To say that The Planets is a dense text would be to do it a
disservice. It almost seems to possess a texture all its own, more akin to
reading braille than the printed word. There is a temptation to use the word
‘viscous’, but braille is more appropriate. Lurking beneath the stickiness are
subterranean meanings which won’t give themselves up lightly.

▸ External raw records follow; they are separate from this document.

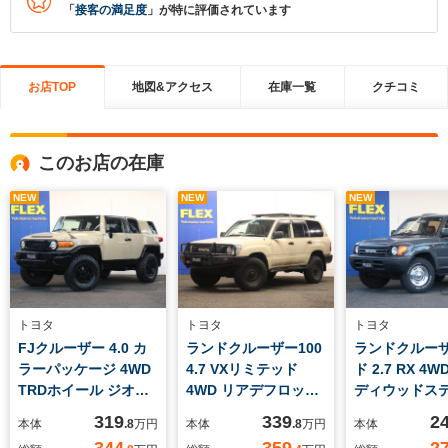
「
接客の満足度
」が特に評価されています
お店TOP
地図&アクセス
在庫一覧
クチコミ
このお店の在庫
NEW
NEW
NEW
トヨタ
トヨタ
トヨタ
FJクルーザー 4.0 カ
ランドクルーザー100
ランドクルー
ラーパッケージ 4WD
4.7 VXリミテッド
ド 2.7 RX 4W
TRDホイール ジオラ
4WD リアデフロッ
ディウッドス
ンダーMT285サイズ
ク サンルーフ 1ナ
グ クラシッ
319
339
2
本体
.8
万円
本体
.8
万円
本体
ペンドルトン内張
ンバー登録済み車両
カバー 新品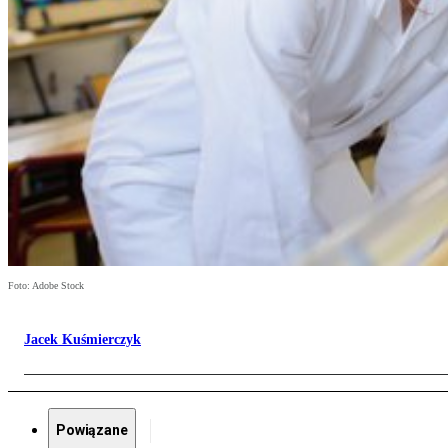
Foto: Adobe Stock
Jacek Kuśmierczyk
Powiązane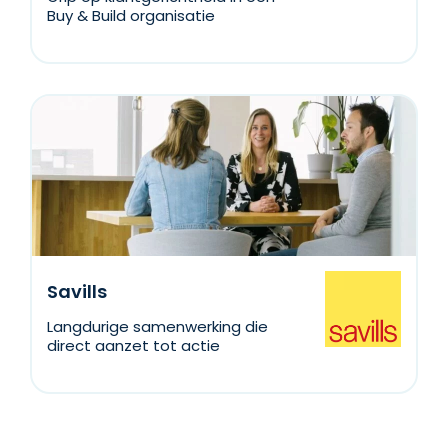
Buy & Build organisatie
Savills
Langdurige samenwerking die
direct aanzet tot actie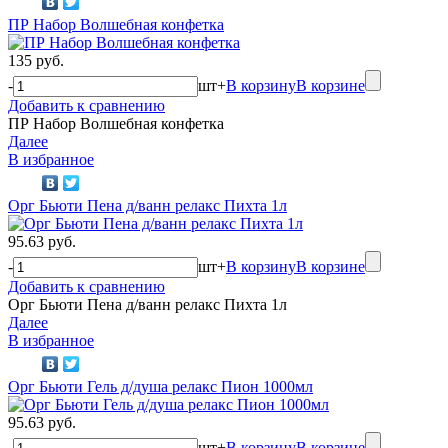
ПР Набор Волшебная конфетка
135 руб.
-
шт
+
В корзину
В корзине
Добавить к сравнению
ПР Набор Волшебная конфетка
Далее
В избранное
Орг Бьюти Пена д/ванн релакс Пихта 1л
95.63 руб.
-
шт
+
В корзину
В корзине
Добавить к сравнению
Орг Бьюти Пена д/ванн релакс Пихта 1л
Далее
В избранное
Орг Бьюти Гель д/душа релакс Пион 1000мл
95.63 руб.
-
шт
+
В корзину
В корзине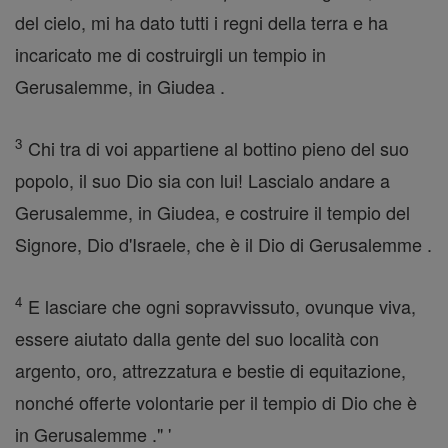
del cielo, mi ha dato tutti i regni della terra e ha
incaricato me di costruirgli un tempio in
Gerusalemme, in Giudea .
3
Chi tra di voi appartiene al bottino pieno del suo
popolo, il suo Dio sia con lui! Lascialo andare a
Gerusalemme, in Giudea, e costruire il tempio del
Signore, Dio d'Israele, che è il Dio di Gerusalemme .
4
E lasciare che ogni sopravvissuto, ovunque viva,
essere aiutato dalla gente del suo località con
argento, oro, attrezzatura e bestie di equitazione,
nonché offerte volontarie per il tempio di Dio che è
in Gerusalemme ." '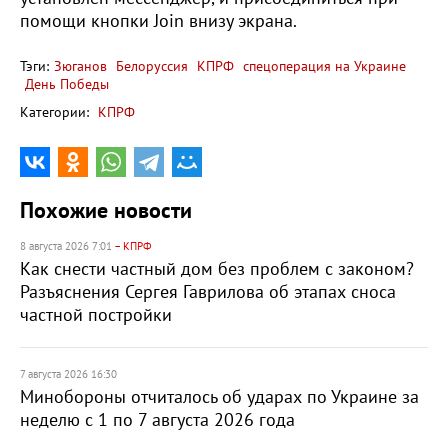
помощи кнопки Join внизу экрана.
Тэги:
Зюганов
Белоруссия
КПРФ
спецоперация на Украине
День Победы
Категории:
КПРФ
Похожие новости
8 августа 2026 7:01
– КПРФ
Как снести частный дом без проблем с законом?
Разъяснения Сергея Гаврилова об этапах сноса
частной постройки
7 августа 2026 16:30
Минобороны отчиталось об ударах по Украине за
неделю с 1 по 7 августа 2026 года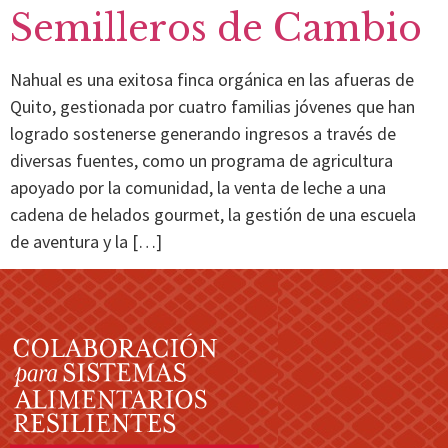
Semilleros de Cambio
Nahual es una exitosa finca orgánica en las afueras de
Quito, gestionada por cuatro familias jóvenes que han
logrado sostenerse generando ingresos a través de
diversas fuentes, como un programa de agricultura
apoyado por la comunidad, la venta de leche a una
cadena de helados gourmet, la gestión de una escuela
de aventura y la […]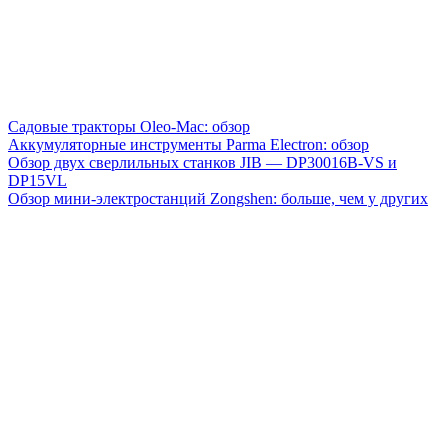
Садовые тракторы Oleo-Mac: обзор
Аккумуляторные инструменты Parma Electron: обзор
Обзор двух сверлильных станков JIB — DP30016B-VS и
DP15VL
Обзор мини-электростанций Zongshen: больше, чем у других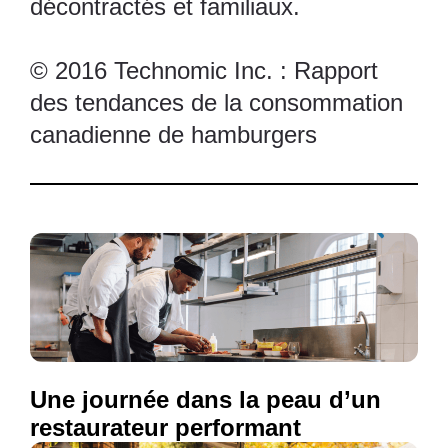
décontractés et familiaux.
© 2016 Technomic Inc. : Rapport
des tendances de la consommation
canadienne de hamburgers
Une journée dans la peau d’un
restaurateur performant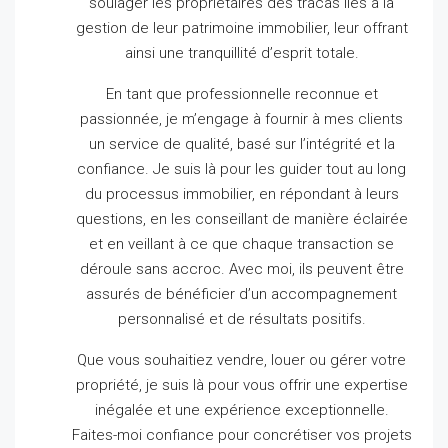
soulager les propriétaires des tracas liés à la
gestion de leur patrimoine immobilier, leur offrant
ainsi une tranquillité d’esprit totale.
En tant que professionnelle reconnue et
passionnée, je m’engage à fournir à mes clients
un service de qualité, basé sur l’intégrité et la
confiance.
Je suis là pour les guider tout au long
du processus immobilier, en répondant à leurs
questions, en les conseillant de manière éclairée
et en veillant à ce que chaque transaction se
déroule sans accroc.
Avec moi, ils peuvent être
assurés de bénéficier d’un accompagnement
personnalisé et de résultats positifs.
Que vous souhaitiez vendre, louer ou gérer votre
propriété, je suis là pour vous offrir une expertise
inégalée et une expérience exceptionnelle.
Faites-moi confiance pour concrétiser vos projets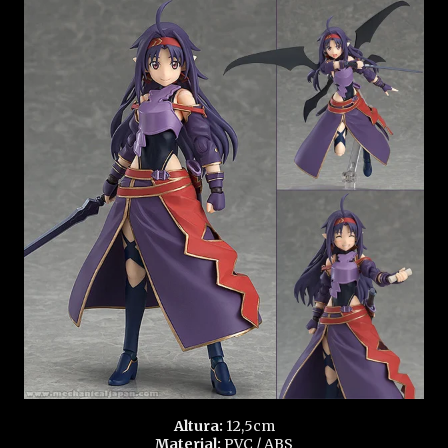
Altura:
12,5cm
Material:
PVC / ABS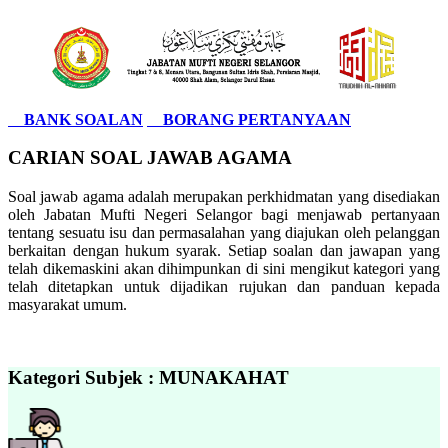
BANK SOALAN
BORANG PERTANYAAN
CARIAN SOAL JAWAB AGAMA
Soal jawab agama adalah merupakan perkhidmatan yang disediakan
oleh Jabatan Mufti Negeri Selangor bagi menjawab pertanyaan
tentang sesuatu isu dan permasalahan yang diajukan oleh pelanggan
berkaitan dengan hukum syarak. Setiap soalan dan jawapan yang
telah dikemaskini akan dihimpunkan di sini mengikut kategori yang
telah ditetapkan untuk dijadikan rujukan dan panduan kepada
masyarakat umum.
Kategori Subjek : MUNAKAHAT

Kafka is a point of reference. The text includes visits to a
Buenos Aires synagogue as Chejfec acknowledges a semetic tradition. It might be
unPC to categorise literature according to race, but the influence of the Torah
and the interpretative science it demands would appear to have influenced
Jewish writers (and filmmakers, cf Aranofsky’s Pi) through the ages. The
reading/writing of a book is a quest to discern hidden meaning, a quest shared
by reader and author alike.
Chejfecs narrative, in so far as it can be pinned down,
deals with the unnamed narrator’s friendship with “M” (another Kafkaesque
touch). M vanishes one day from the Buenos Aires streets. The narrator assumes
he has been murdered and also tortured. In spite of the narrator’s assertion
that M had no political involvement, he appears to be another victim of
Argentina’s dirty war against its own people. However, the novel seems less
concerned with the political aspects of M’s fate than the metaphysical
implications. In the narrator’s hands, the book becomes an evaluation of loss,
and therefore history. (For what is history in the end, except the accumulation
of endless loss?)
The book consists of seven chapters, with each chapter a
diversion containing its own diversions. Random stories are included, told by
half-formed characters who we never really get to know, such as M’s father. The
net effect is a gradual overwhelming, or seduction, of the reader. The absence
of a coherent narrative is compensated for by the reader’s vertiginous journey
into the mystery of Chejfec’s prose, a mystery which appears to be constantly
revealing itself without ever letting the reader know what exactly is going on.
The remarkable thing about Chejfec’s book is that, despite
choosing to veer so radically from the classical Western narrative model, it
proves to be such a delirious reading experience. The Planets succeeds in being
both an engrossing text, as well as one that challenges received notions of how
the novel can, or should, communicate with its reader.